The Gangmasters (Licensing) Act 2004 was introduced following the 2004 Morecambe Bay cockling disaster. In February 2004, at least 21 Chinese illegal immigrant labourers were drowned by the incoming tide while picking cockles in Morecambe Bay. Their pay was £5 per 25kg of cockles, far less than the standard rate. They had been unlawfully brought into Britain by containers through the port of Liverpool and were hired out through criminal organisations. The workers were unfamiliar with local geography and spoke limited English. They were untrained and had no experience of the work. Gangmaster Lin Liang Ren was convicted of the manslaughter of 21 people and was sentenced to 12 years’ imprisonment.

The legal situation regarding migrant workers

Since the enlargement of the EU, with the general principle that citizens of EU states have the right of free movement to work, increasing numbers of migrant workers have found employment in the UK. Migrant workers are generally regarded as being highly motivated, reliable and committed. However, many of these workers do not have a fluent grasp of English and may be particularly vulnerable to failings in health and safety practices. The large number of migrant workers from central and eastern Europe currently employed in the UK has started to make an impact on health and safety and employment law.

These workers may be prepared to accept lower wages than their British counterparts, because wages in their home countries are far lower than those in the UK for comparable work. Those migrant workers who are highly educated find themselves in a position where they are not familiar with their employment rights. They may feel that they are in a vulnerable position in a foreign country with whose laws and customs they are unfamiliar. English employment tribunals and courts are increasingly demonstrating an awareness of this position.

The Health and Safety Executive (HSE) has shown itself to be well aware of these problems. It has issued detailed advice and guidance on the proper management of migrant workers’ health and safety. The HSE recognises that factors such as poor language skills and unfamiliarity with the workplace can magnify the effects of existing health and safety problems. It advises that migrant workers with better English should be asked to interpret for their less fluent colleagues. Internationally recognised signs, videos or audio materials can be used to communicate health and safety messages.

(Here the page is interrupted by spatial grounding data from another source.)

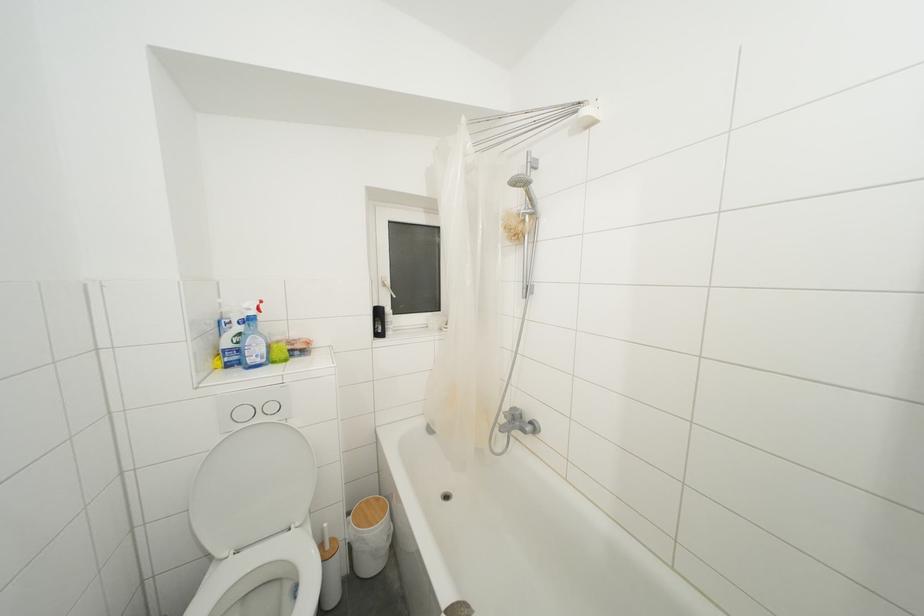
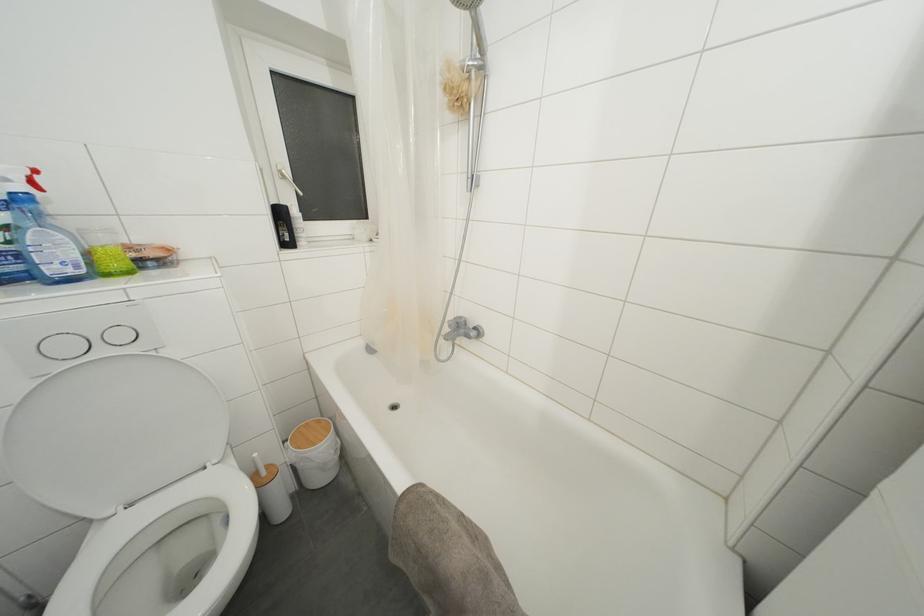
Locate, in the second image, the point that corresponds to point 330,530 in the first image.

(260, 459)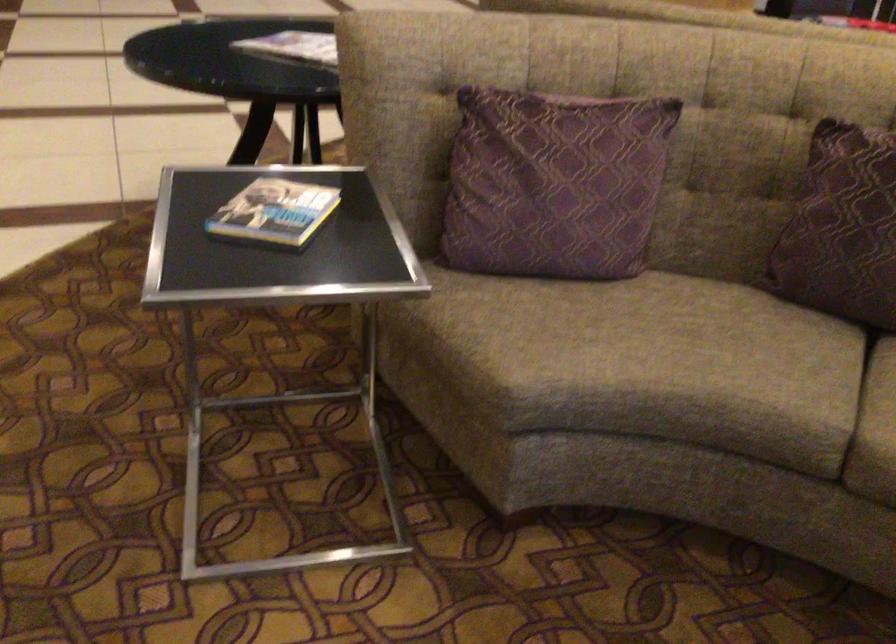
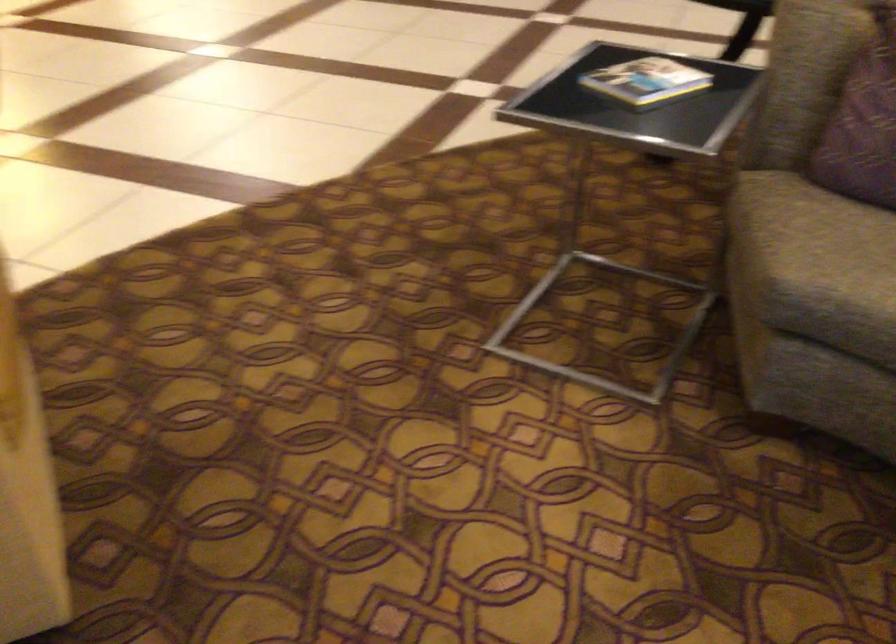
Find the pixel in the second image that matches pixel 293 209 in the first image.

(645, 80)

In general, tribunals and courts have expressly recognised the problems arising in relation to large numbers of workers with a limited grasp of English language, law and culture. Spokespersons for the HSE have repeatedly commented on the vulnerability of such employees in relation to health and safety.

The potential effect of Brexit on these issues is far from clear.

Previous cases involving migrant workers

An example of a prosecution involving migrant workers is that of Shah Nawaz Pola, who was fined and imprisoned in August 2007 following an incident in which a worker suffered life-threatening injuries on a construction site.

Pola had employed a number of migrant Slovakian workers to build an extension to a house in Bradford. He paid them each £30 a day in cash.

In November 2005, Dusan Dudi, one of the workers, fell from inadequately constructed scaffolding when the wall which he was demolishing collapsed on him. A concrete lintel struck him on the head. He suffered injuries which it was believed would be fatal.

However, when Dudi’s life support machine was switched off in hospital, he survived. He was left with severe disabilities and it is thought that he will never work again. He is ineligible for benefits in the UK and in Slovakia, where he now resides, needing constant care.

Pola had no experience of running a construction site. When he was told by an HSE inspector what needed to be done to protect the safety of workers, he replied that he did not care. Pola had made no concessions at all to health and safety. He had not written a risk assessment nor method statements. He had failed to provide welfare facilities, proper scaffolding, adequate fall guards or personal protective equipment for his workforce. A number of contractors had left the site because safety standards were so poor.

Pola was fined £90,000 and sentenced to prison for six months.